My proficiency in Italian, and to some extent also in french, has reached a rather good level I would say. I can understand almost everything now days. Subclauses no longer makes me loose the thread and even rather intellectually lofty things is more or less comprehensible (as long as it doesn’t require specialist competence (but in those cases I’m an idiot, even in my native language Swedish)).
However, there is an exception… Numbers, they still evades me. The reason isn’t that difficult to understand. They are rarely spelled out, but instead written with arabic numerals. They don’t repeat as often as words, but are instead said once; like in: “the french revolution took place in “mille sept cent quatre-vingt-neuf””. And natives, even cultivated ones, who speak clearly, have a tendency to rattle them of in a hurry; understandably so, their intended target audience will understand them anyhow, and the number in itself is rather uninteresting.
For learners however this creates a problem. Do you have any tips on how to learn them profoundly? In my best foreign language, english, they dont pose a problem. It could be that the traditional schooling did it’s job, or that the massive exposure swedes experience made it natural. I can’t remember. There ought to be a shortcut…any hints?
I’m tired of, after uttering a perfectly fine sentence in Italian, looking like a fågelholk* when the answer contains a number.
*Pardon, I couldn’t help myself. I.e. not very smart. Look it up. If you are going to learn one fixed Swedish expression, this is the one.
I think you answered your own question. I rarely use numbers in Swedish (didn’t even pass Ma2 hahaha), rarely in English but they are still second nature to pronounce or use.
But we spend like a whole week learning math, and I think that drilling would help you again. Comprehensible input helps with language as us adults use it but I think the weakness in the theory is that we skip the phase when we are children.
As children we both spend time learning our colors, animals, and numbers. It’s very much conscious drilling like you would in a foreign language with books talking about what sounds the elephant makes and so on.
I think if you take a notebook and deliberately do basic addition or subtraction for a week or so in both languages you’ll get fluent. Same goes for things like kitchen appliances and utensils. They are the most elusive word categories and I believe consequently why every language book obsesses over them.
By the way do you have any tips from your experience as a fellow Swedish native speaker on how to learn French (particularly the grammar)
I struggle with numbers in French when they use their weird non decimal system such as soixante douze, quatre-vingt dix sept and so on. It is said to be a celtic remnant.

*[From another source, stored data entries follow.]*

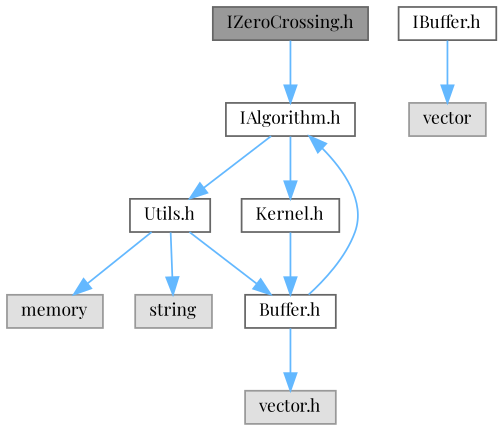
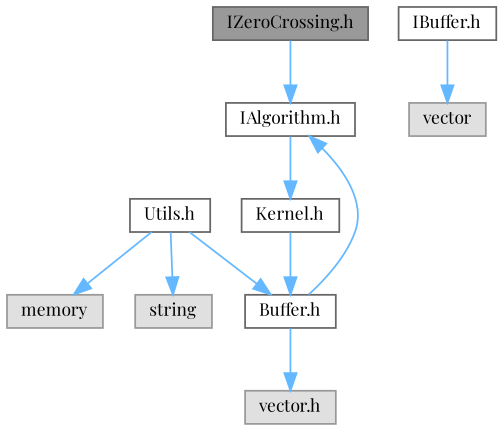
  digraph {
    fontname="Playfair Display"
    node [color=grey40 fillcolor=white fontname="Playfair Display" fontsize=10 shape=box style=filled]
    edge [color=steelblue1 fontname="Playfair Display" fontsize=10 labelfontname=Helvetica labelfontsize=10 style=solid]
    n1 [color=gray40 fillcolor=grey60 fontcolor=black height=0.2 label="IZeroCrossing.h" width=0.4]
    n2 [height=0.2 label="IAlgorithm.h" width=0.4]
    n3 [height=0.2 label="Utils.h" width=0.4]
    n4 [height=0.2 label="Kernel.h" width=0.4]
    n5 [color=grey60 fillcolor="#E0E0E0" height=0.2 label=memory width=0.4]
    n6 [color=grey60 fillcolor="#E0E0E0" height=0.2 label=string width=0.4]
    n7 [height=0.2 label="Buffer.h" width=0.4]
    n8 [color=grey60 fillcolor="#E0E0E0" height=0.2 label="vector.h" width=0.4]
    n9 [height=0.2 label="IBuffer.h" width=0.4]
    n10 [color=grey60 fillcolor="#E0E0E0" height=0.2 label=vector width=0.4]
    n1 -> n2
-   n2 -> n3
    n2 -> n4
    n3 -> n5
    n3 -> n6
    n3 -> n7
    n4 -> n7
    n7 -> n2
    n7 -> n8
    n9 -> n10
  }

You can read the numbers out loud when you encounter them in text.
Alternatively, find a random number generator on the Internet and drill saying the numbers out loud. As an example, say these out loud: 84, 72, 2, 109, 22, 50, 51. If you can go through a few hundred numbers like this, you’d probably significantly improve your ability to say them and recognise them. A few minutes per day for a month might suffice. If it’s dates which particularly interest you, just set the range of the random number generator from 1700 to 2025, say.
Speaking helps a lot to solidify words.
There would also be plenty of maths videos for children on YouTube, if you want to practise them with input.
Or get a list of random numbers and get the TTS for them. Eg. just write them on Google Translate with a full stop after each number and then press the speaker button.
Download any app that will generate random numbers. Usually you can set the range, so you can start for example from numbers between 0-100 and spend few minutes a day on generating them and saying them loudly or writing them down. Then next week you change the range from 100 to 1000, then 1000-10000, etc. Before you realize it, you’ll be reading them in your mind automatically, without switching to your mother tongue!
The random number generator idea seems the least boring. Still a drag, but I guess there is no way around it; some grinding has to be done. In small stints it should be doable.